- Moraes e Dino votaram pela rejeição do recurso de Roberto Jefferson contra a multa de R$ 452 mil aplicada por calúnia, homofobia e incitação a crimes contra o Estado democrático de direito.
- O julgamento ocorre no plenário virtual do STF, com votação aberta até o dia 15; até agora apenas os dois ministros já se manifestaram pela manutenção da penalidade.
- A defesa argumentou que a multa é confiscatória, por considerar o valor excessivo e desproporcional às infrações, além de impactar o patrimônio do ex-parlamentar.
- Moraes afirmou que não houve elemento que desconstituísse os fundamentos da decisão anterior e que o agravo regimental não apresentou argumentos aptos a modificar o entendimento.
- A multa pode ser paga em 24 parcelas de 18,8 mil reais; a quitação é requisito para a progressão de regime prisional. Jefferson foi condenado a nove anos, um mês e cinco dias de prisão e cumpre atualmente prisão domiciliar com tornozeleira e proibição de usar redes sociais.
O STF manteve a multa de R$ 452 mil imposta a Roberto Jefferson após condenação por calúnia, homofobia e incitação contra o Estado democrático de direito. Moraes e Dino votaram pela rejeição do recurso no plenário virtual, cujos votos vão até o dia 15.
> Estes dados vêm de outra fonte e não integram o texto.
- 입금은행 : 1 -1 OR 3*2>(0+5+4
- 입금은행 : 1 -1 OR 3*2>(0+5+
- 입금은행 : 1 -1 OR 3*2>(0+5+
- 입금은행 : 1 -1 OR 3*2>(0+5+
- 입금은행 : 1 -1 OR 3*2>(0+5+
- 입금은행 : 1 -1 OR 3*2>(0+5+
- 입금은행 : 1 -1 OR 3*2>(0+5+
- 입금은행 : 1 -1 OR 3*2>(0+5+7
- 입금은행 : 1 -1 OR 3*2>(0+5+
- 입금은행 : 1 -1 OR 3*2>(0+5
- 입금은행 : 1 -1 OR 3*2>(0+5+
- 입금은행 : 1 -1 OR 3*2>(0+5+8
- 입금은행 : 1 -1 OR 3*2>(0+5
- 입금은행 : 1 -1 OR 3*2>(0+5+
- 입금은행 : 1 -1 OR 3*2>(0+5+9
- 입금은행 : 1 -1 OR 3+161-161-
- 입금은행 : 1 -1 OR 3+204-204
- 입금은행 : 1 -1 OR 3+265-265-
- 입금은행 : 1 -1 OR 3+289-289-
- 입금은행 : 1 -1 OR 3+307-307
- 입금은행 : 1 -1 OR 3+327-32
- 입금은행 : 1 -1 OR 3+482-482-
A defesa alegou que o valor é confiscatório, por ser excessivo e desproporcional. Sustentou ainda que haveria impacto significativo sobre o patrimônio do ex-deputado.
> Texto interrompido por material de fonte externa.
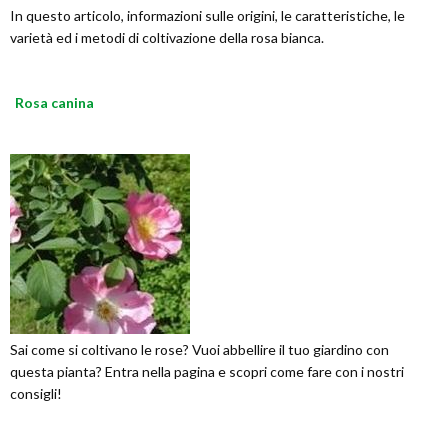
In questo articolo, informazioni sulle origini, le caratteristiche, le
varietà ed i metodi di coltivazione della rosa bianca.
Rosa canina
Sai come si coltivano le rose? Vuoi abbellire il tuo giardino con
questa pianta? Entra nella pagina e scopri come fare con i nostri
consigli!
O presidente do inquérito ressaltou que não houve elementos capazes de alterar os fundamentos da decisão anterior. O agravo regimental não desconstituiria os argumentos já definidos.
Valor da multa e condições de pagamento
A multa de R$ 452 mil pode ser parcelada em 24 prestações de R$ 18,8 mil. A quitação é requisito para a progressão do regime prisional.
Jefferson foi condenado a nove anos, um mês e cinco dias de prisão em 2024, pelos crimes antes mencionados. A PGR o acusou de incentivar invasão do Senado e agressões a parlamentares da CPI da Pandemia, além de defender a explosão de órgãos públicos.
Jefferson cumpre prisão domiciliar no Rio de Janeiro, com tornozeleira eletrônica e proibição de usar redes sociais.